The Five: The Untold Lives of the Women Killed by Jack the Ripper
- Author: Hallie Rubenhold
- Language: English
- Subject: Mary Ann Nichols, Annie Chapman, Elizabeth Stride, Catherine Eddowes, and Mary Jane Kelly
- Genre: Biography
- Publisher: Doubleday
- Media type: Print (hardback & paperback)
- ISBN: 9781328663818

= The Five: The Untold Lives of the Women Killed by Jack the Ripper =

2019 non-fiction book by Hallie Rubenhold

The Five: The Untold Lives of the Women Killed by Jack the Ripper is a book by British historian Hallie Rubenhold, published by Doubleday in 2019. The book examines the lives of the "canonical five", the five women largely believed to have been killed by Jack the Ripper in the Whitechapel murders. Rubenhold claims that only two of the five women, Mary Jane Kelly and Elizabeth Stride, were sex workers. In some cases, Rubenhold claims the women may have been targeted by the Ripper just because they were homeless.

==Critical reception==
Author Frances Wilson of The Guardian called the book "important" and praised its illumination of the lives of the women, as well as challenging long-held assumptions. Joanna Scutts of The Washington Post said that by "restoring 'the five' to humanity and dignity, Rubenhold's book becomes a passionate indictment of the true-crime genre, with its fixation on the minds of murderers and its shallow, glancing sympathy for the dead." The Times reviewer Gerard DeGroot said "The Five is an attempt at rehabilitation. ... seeks to restore to these victims the dignity "brutally taken away"." and that "Conjecture looms large in this book for the simple reason that, but for their murders, these women were members of the anonymous poor. Little is known about any of them." He adds that occasional uncertainty does not change the important truth that these women had hard lives because of poverty. The Times writer Joan Smith listed the book among the 10 best true crime books in 2025.

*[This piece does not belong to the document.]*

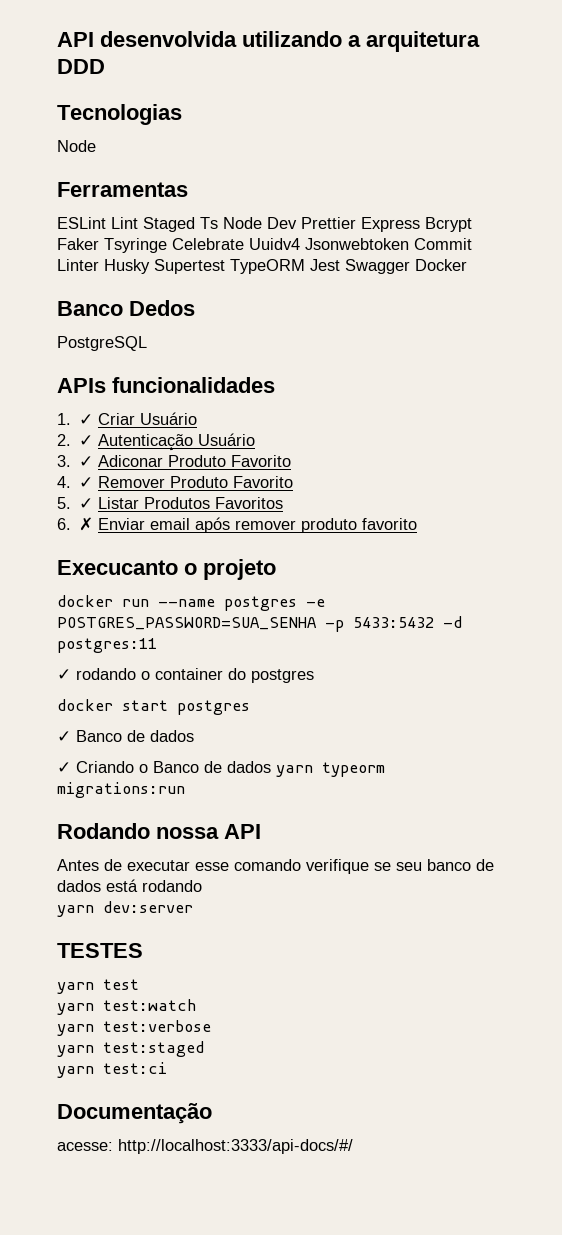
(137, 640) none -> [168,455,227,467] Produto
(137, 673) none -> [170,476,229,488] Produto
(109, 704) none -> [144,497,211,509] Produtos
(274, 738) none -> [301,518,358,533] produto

Wendy Smith, also writing for The Washington Post, described the book as "a blistering counter-narrative to the 'male, authoritarian, and middle class' legend of a demonic superman preying on prostitutes". Smith further says that, "[Rubenhold] has a point about the legions of books that speculate endlessly about Jack the Ripper’s identity while displaying scant interest in the five human beings he viciously dispatched. Her riveting work, both compassionate group portrait, and stinging social history, finally gives them their due." Kirkus Reviews said "Rubenhold urges us to see the victims as just that and not as the 'fallen women' of the received record." Her book strays from the common gory re-tellings of Jack the Ripper's femicides and instead adopts "a compassionate but unsentimental style" when describing the lives of the victims, wrote Jad Adams for Literary Review: "This is because she wants to look not at how they died but at how they lived."

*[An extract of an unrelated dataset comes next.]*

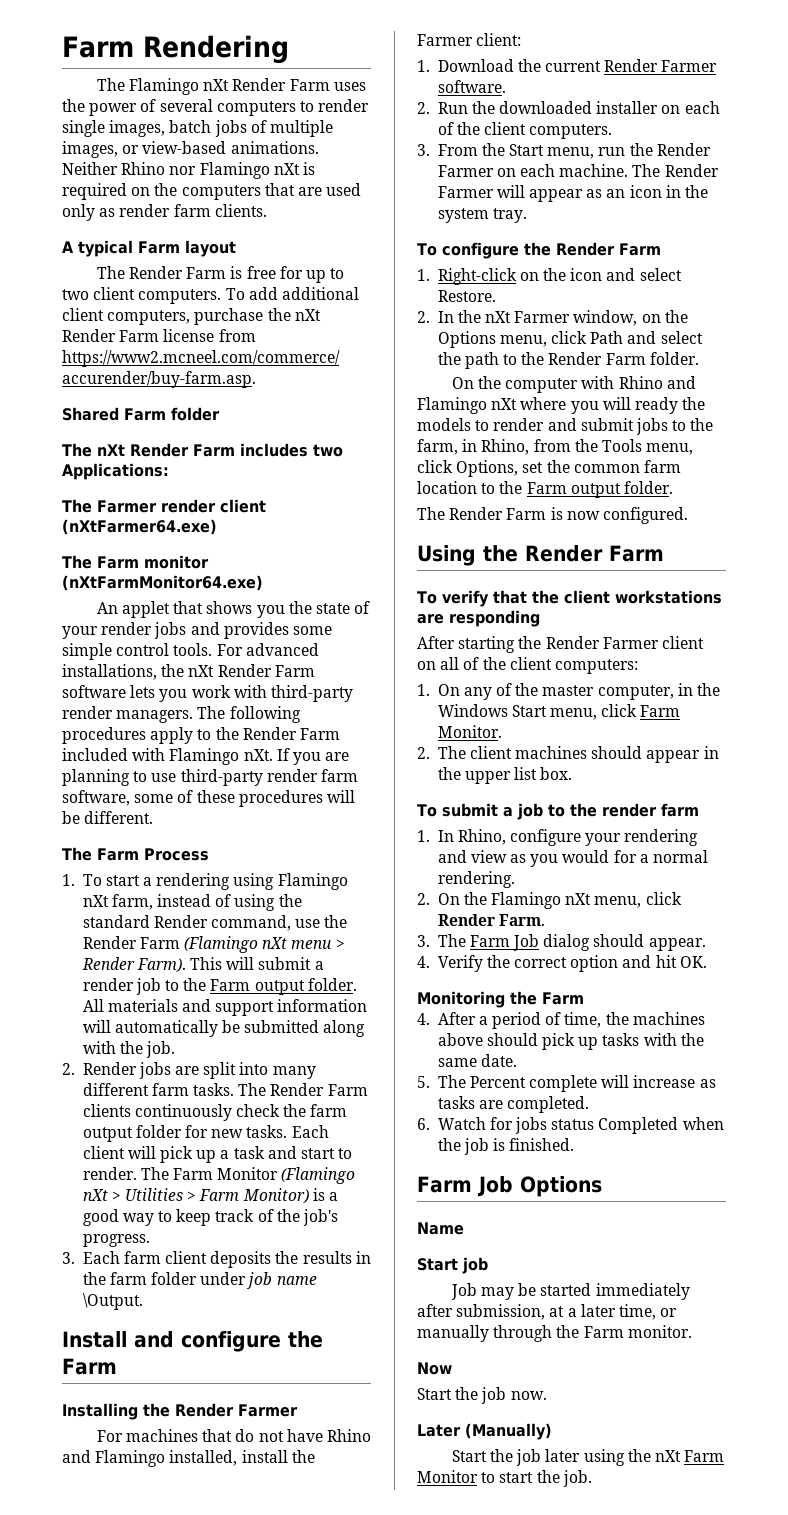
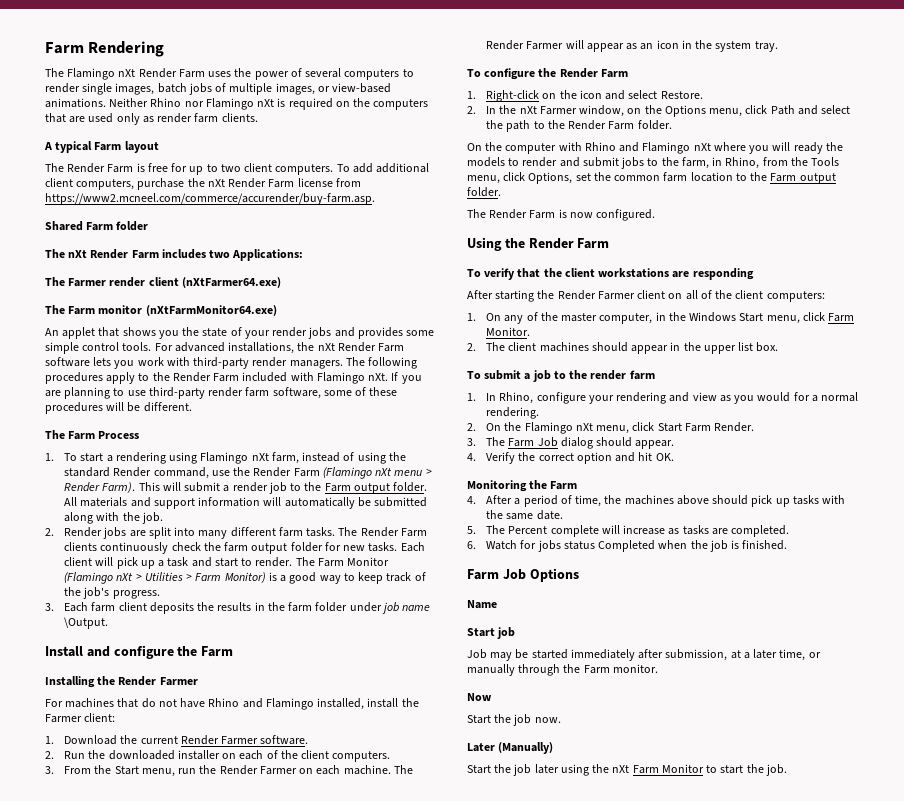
[437,914,545,926] Render Farm. -> [657,422,755,432] Start Farm Render.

Criminologist Paul Bleakley said that Rubenhold's unapologetically feminist approach had "disrupted the very foundations of Ripperology." and that "Rubenhold has used historical criminology to add new dimensions to the Ripper case, courting the ostracism of Ripperologists to reassert the primacy of victims in the historical narrative and, in turn, shift our approach to crime history." Historian Drew Gray said while parts of her book made Rubenhold open to criticism by knowledgeable researchers, "there has never been such a high profile and well written" book on these women. The Routledge Handbook of Jack the Ripper Studies (2025) said that while it has flaws, The Five is undeniably important, highlighting gender issues and complexities in the Ripper story.

According to Rubenhold, she received "trolling" from Ripperologists over the book, has been compared to Holocaust denier David Irving, and accused of having a cynical, feminist agenda. She stated "There's also a very misogynist undercurrent to all of this, in some cases this is a need to view the world in terms of Madonnas and whores, or good women and women who were asking for it." Literary critic Stephanie Merritt said that "Jack the Ripper is neither a hero nor a saint, but some Ripperologists feel that his enigma lends a macabre glamour, and to shift the story away from sex to the more mundane Victorian social issues of poverty, homelessness and addiction, as Rubenhold has done, is to interfere unforgivably in a narrative they feel belongs to them."

==Awards==
The Five was shortlisted for the Wolfson History Prize in 2020 and won the 2019 Baillie Gifford Prize valued at £50,000.